Здесь вспоминается ироничное наблюдение Д. Галковского о том, что из-за внутренней неустойчивости американская схема «из чистильщиков сапог – в миллионеры» по-русски всегда аккуратно закругляется на конце – «а из миллионеров – в чистильщики сапог» [270] . Неустойчивость эта (не одного Гагарина, кстати, но и его друзей) действительно русской природы – «вилы фундаментального инфантилизма» отечественных 30-40-летние кидалтов («он как был всегда, так и остался парнем с городской окраины, даже на четвёртом десятке ощущая себя подростком-переростком, с целым ворохом проблем запоздалого развития») есть, можно сказать, осложнение перенесенных социальных недугов. «Все они родом из советского детства», формировались тогда, когда «еще не было ни 11 сентября, ни Нового Орлеана, ни взрывов в Мадриде, Лондоне и Москве. Наконец, не было „Норд-Оста“ и Беслана. Ельцин еще представлялся милым дедушкой Морозом с новогодней открытки. Еще не ввели евро и Интернет существовал в зачаточном состоянии.
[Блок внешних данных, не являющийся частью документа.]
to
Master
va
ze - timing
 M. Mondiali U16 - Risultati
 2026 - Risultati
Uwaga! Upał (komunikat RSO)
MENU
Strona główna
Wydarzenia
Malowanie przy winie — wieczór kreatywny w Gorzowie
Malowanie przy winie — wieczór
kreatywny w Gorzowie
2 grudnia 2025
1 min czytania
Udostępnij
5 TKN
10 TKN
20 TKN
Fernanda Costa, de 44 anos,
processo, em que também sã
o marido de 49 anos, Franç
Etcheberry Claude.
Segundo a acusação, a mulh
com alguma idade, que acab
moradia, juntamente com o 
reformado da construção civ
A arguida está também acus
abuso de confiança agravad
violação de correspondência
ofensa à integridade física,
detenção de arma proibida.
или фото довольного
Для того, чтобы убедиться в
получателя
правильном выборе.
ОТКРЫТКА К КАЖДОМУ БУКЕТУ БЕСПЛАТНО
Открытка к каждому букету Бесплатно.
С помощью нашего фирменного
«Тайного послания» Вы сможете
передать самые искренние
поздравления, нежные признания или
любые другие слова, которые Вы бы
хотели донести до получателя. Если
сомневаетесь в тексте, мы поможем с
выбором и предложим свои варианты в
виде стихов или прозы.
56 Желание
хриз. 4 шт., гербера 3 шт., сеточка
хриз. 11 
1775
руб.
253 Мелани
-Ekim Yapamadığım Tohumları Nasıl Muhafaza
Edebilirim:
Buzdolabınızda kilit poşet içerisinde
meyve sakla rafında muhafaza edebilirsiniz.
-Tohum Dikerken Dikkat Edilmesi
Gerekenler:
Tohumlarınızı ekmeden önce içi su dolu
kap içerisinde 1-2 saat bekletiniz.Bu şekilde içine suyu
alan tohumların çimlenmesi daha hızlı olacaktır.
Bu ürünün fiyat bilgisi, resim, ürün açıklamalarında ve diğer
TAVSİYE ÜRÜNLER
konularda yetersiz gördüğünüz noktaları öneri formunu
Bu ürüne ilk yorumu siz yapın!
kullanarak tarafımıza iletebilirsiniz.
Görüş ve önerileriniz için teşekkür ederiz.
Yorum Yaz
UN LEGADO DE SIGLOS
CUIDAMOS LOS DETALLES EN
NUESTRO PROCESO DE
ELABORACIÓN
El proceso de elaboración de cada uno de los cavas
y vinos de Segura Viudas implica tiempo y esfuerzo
Человеческий разум казался могущественным и безбрежным». «Связанные одной цепью, они сошлись словно бы для того, чтоб сказку сделать былью», но чаемое будущее в известный российский период 90-х оказался враждебно неожиданным, «страна, мучительно ищущая выход из собственной промежуточности» походя выкинула это поколение в какую-то неожиданную сторону развития: «как же так внезапно произошло, что из поколения „детей“ мы вдруг стали поколением „отцов“? Когда время перещелкнуло нас в обратной перспективе? Еще вчера мы качались в уютном гамаке отодвинутого на неопределенное „потом“ будущего, баюкали мечты и надежды, еще только готовясь кем-то стать, но внезапно настоящее встало стеклянной стеной; стена есть, а двери отсутствуют».
270
Галковский Д. Бесконечный тупик: В 2 кн. Кн. 1. М., «Издательство Дмитрия Галковского», 2008. С. 35.